After getting in contact with the account owner, we determined that the traffic was indeed legitimate. We began letting in a percentage of the traffic until their applications were able to stabilize and cease retries (which was effectively the source of the DDoS).

We then began receiving reports that customers were experiencing intermittent signature verification failures. After investigation, this was due to Cloudflare modifying the Date header we send, which is a part of a response's cryptographic signature. It was intermittent because it was dependent upon the current time.

For example, let's assume a request has a timestamp of:

2024-02-04T23:01:10.993239

This results in us sending the following Date header:

Date: Sun, 04 Feb 2024 23:01:10 GMT

Unfortunately, the Date header is rewritten by Cloudflare to the following:

Date: Sun, 04 Feb 2024 23:01:11 GMT

Note the difference in the second portion. By the time Cloudflare sent the response, the Date had changed, because we were at milisecond .993239. This change in Date is what was causing the signature verification failures, since the Date header is used in the response signature to prevent timing attacks.

At 5am, service was restored for all accounts, and API volume was back to a normal level. At this point, we disabled Cloudflare's CDN to resolve the signature verification issue. Our request logs and event logs were delayed for another hour before normalizing.

It's unacceptable that it took over 3 hours to acknowledge the incident, and ultimately 5 hours of downtime, and I apologize for that.
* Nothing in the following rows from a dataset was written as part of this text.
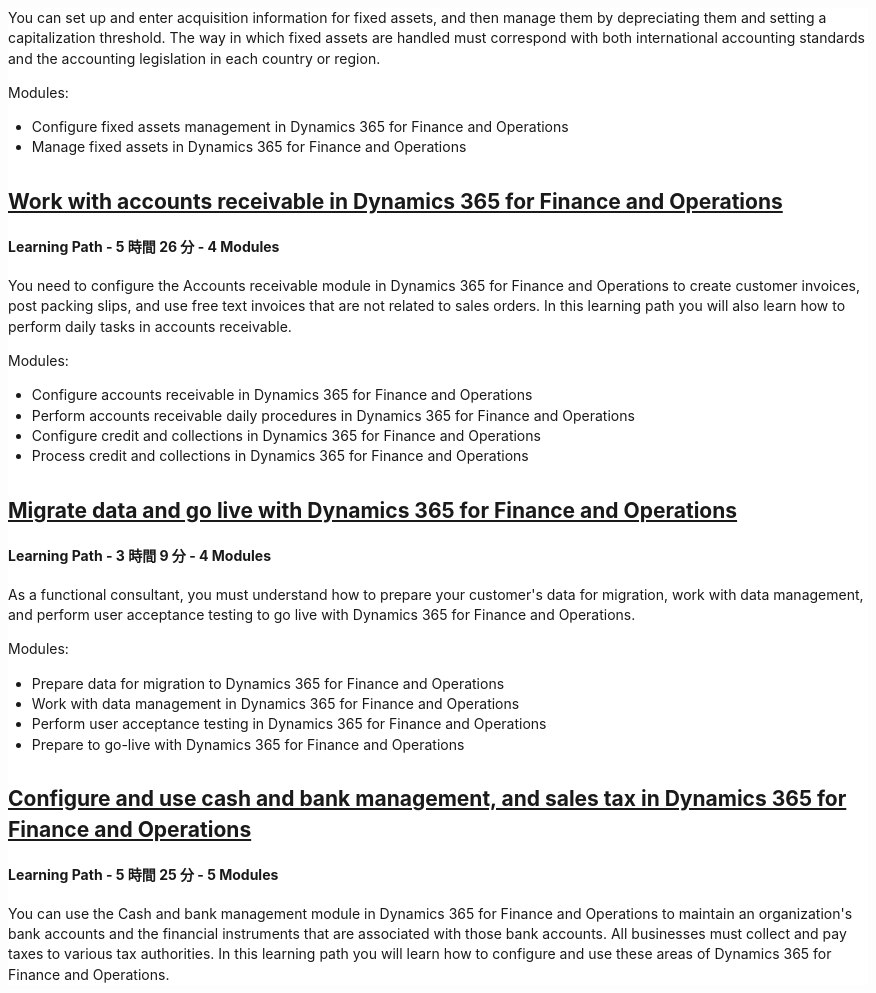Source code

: You can set up and enter acquisition information for fixed assets, and then manage them by depreciating them and setting a capitalization threshold. The way in which fixed assets are handled must correspond with both international accounting standards and the accounting legislation in each country or region.


Modules:
- Configure fixed assets management in Dynamics 365 for Finance and Operations
- Manage fixed assets in Dynamics 365 for Finance and Operations

## [Work with accounts receivable in Dynamics 365 for Finance and Operations](https://docs.microsoft.com/ja-jp/learn/paths/work-accounts-receivable-dyn365-finance)
#### Learning Path - 5 時間 26 分 - 4 Modules

You need to configure the Accounts receivable module in Dynamics 365 for Finance and Operations to create customer invoices, post packing slips, and use free text invoices that are not related to sales orders. In this learning path you will also learn how to perform daily tasks in accounts receivable.


Modules:
- Configure accounts receivable in Dynamics 365 for Finance and Operations
- Perform accounts receivable daily procedures in Dynamics 365 for Finance and Operations
- Configure credit and collections in Dynamics 365 for Finance and Operations
- Process credit and collections in Dynamics 365 for Finance and Operations

## [Migrate data and go live with Dynamics 365 for Finance and Operations](https://docs.microsoft.com/ja-jp/learn/paths/migrate-data-go-live-finance-operations)
#### Learning Path - 3 時間 9 分 - 4 Modules

As a functional consultant, you must understand how to prepare your customer's data for migration, work with data management, and perform user acceptance testing to go live with Dynamics 365 for Finance and Operations.


Modules:
- Prepare data for migration to Dynamics 365 for Finance and Operations
- Work with data management in Dynamics 365 for Finance and Operations
- Perform user acceptance testing in Dynamics 365 for Finance and Operations
- Prepare to go-live with Dynamics 365 for Finance and Operations

## [Configure and use cash and bank management, and sales tax in Dynamics 365 for Finance and Operations](https://docs.microsoft.com/ja-jp/learn/paths/configure-use-cash-bank-management-tax-dyn365-finance)
#### Learning Path - 5 時間 25 分 - 5 Modules

You can use the Cash and bank management module in Dynamics 365 for Finance and Operations to maintain an organization's bank accounts and the financial instruments that are associated with those bank accounts. All businesses must collect and pay taxes to various tax authorities. In this learning path you will learn how to configure and use these areas of Dynamics 365 for Finance and Operations.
I was the on-call engineer, and I failed that duty. A few things went wrong:

  1. Our pager service was not configured to send a phone call due to an oversight in the on-call configuration.
  2. The on-call engineer's phone was placed on DnD mode (do-not-disturb) at 12am CST.
  3. The pager service's text notifications were not whitelisted from DnD mode.
  4. The email alerts were not seen due to DnD mode being enabled (I was asleep).
  5. There were no escalation policies for paging more aggresively.

I sincerely apologize for this incident. I feel terrible. I feel defeated. I haven't slept. It's been a day of putting out fires in the aftermath, as I'm sure it has been for you. A lot of things went wrong, and I'm still trying to piece things together. But the above is what I do know now.
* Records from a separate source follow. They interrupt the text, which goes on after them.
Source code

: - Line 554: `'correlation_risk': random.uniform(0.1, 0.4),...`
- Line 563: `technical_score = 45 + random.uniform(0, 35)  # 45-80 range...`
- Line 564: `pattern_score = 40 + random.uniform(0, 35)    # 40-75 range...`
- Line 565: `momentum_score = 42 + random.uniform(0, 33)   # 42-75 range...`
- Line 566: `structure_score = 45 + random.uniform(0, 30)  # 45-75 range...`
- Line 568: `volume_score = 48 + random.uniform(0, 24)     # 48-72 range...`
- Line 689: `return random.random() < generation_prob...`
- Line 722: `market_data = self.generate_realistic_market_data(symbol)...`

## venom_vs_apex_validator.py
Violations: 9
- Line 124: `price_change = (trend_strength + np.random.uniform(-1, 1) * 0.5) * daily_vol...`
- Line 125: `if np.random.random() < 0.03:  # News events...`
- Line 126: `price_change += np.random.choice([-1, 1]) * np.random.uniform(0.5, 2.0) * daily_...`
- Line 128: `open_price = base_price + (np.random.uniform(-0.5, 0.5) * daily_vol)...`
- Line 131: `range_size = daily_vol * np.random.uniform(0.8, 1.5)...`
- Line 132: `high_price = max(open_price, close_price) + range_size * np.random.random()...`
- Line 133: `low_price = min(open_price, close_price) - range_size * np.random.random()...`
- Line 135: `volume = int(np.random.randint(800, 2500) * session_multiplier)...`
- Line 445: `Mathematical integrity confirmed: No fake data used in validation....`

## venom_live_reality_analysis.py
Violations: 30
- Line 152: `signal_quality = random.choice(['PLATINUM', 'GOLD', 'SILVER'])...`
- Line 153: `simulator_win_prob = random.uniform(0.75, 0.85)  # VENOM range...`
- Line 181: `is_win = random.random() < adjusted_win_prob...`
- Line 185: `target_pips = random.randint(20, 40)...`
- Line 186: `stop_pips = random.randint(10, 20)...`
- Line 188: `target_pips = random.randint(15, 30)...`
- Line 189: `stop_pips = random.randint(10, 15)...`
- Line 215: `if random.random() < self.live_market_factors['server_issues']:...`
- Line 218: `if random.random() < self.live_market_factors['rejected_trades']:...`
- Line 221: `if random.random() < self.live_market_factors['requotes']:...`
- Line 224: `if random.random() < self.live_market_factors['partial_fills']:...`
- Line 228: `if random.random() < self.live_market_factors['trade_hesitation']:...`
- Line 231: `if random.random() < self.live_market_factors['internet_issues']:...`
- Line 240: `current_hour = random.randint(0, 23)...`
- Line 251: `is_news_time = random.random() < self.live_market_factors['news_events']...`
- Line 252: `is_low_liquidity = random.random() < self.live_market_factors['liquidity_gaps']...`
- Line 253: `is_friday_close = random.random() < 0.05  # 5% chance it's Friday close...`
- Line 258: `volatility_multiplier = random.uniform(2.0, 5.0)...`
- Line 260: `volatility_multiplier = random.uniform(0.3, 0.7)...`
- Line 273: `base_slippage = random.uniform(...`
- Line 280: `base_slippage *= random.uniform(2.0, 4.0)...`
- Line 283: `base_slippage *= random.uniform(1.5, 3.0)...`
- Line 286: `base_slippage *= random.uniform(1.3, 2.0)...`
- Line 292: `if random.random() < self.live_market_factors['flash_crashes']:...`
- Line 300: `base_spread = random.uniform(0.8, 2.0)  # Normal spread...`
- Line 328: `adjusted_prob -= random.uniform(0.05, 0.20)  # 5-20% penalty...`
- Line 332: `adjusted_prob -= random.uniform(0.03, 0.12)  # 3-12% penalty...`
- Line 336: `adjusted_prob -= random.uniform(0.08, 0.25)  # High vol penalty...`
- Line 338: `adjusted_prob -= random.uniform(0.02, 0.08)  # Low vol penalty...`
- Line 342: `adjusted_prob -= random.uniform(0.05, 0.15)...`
I'm looking at ways to prevent this from happening again. From scaling up infrastructure, to increasing datastore capacity, to finding a new WAF provider that is compatible with our API. I'm in talks with multiple providers.

I understand licensing is a vital part of a software business, and we regret this happened today. I'm sorry.

Status Report Update State Updated
Feb 05 at 03:44pm UTC

API availability has returned to normal, and response signatures should now be working as expected. The bulk of the traffic has been mitigated, but we are continuing to monitor the situation as overall request volume is still elevated. If another surge occurs, we will update this report. We have a lot of data in our backlog, so request/event logs and webhooks may be delayed.

Status Report Update State Updated
Feb 05 at 01:50pm UTC

We've employed Cloudflare to mitigate the issue, but this has had an effect on signature verifications. Due to the way Cloudflare operates, the Date header Cloudflare overwrites may not match the Date header Keygen sends, resulting in signature verification errors. If possible, use the Keygen-Date header for signature verification purposes, instead of Date, to mitigate this issue until we're able to resolve this issue with Cloudflare.

Status Report Update State Updated
Feb 05 at 11:27am UTC

We are still under an active DDoS attack, but we have put in place mitigations. Most API traffic has returned to normal, but we are still working with our infrastructure providers on a full resolution. Some accounts may still be inaccessible due to the nature of the attack. Thank you for your patience.

Status Report Update State Created
Feb 05 at 10:12am UTC

As of 23:48:02, we have been experiencing a major DDoS attack. We're working with our infrastructure provider on a resolution. Thank you for your patience.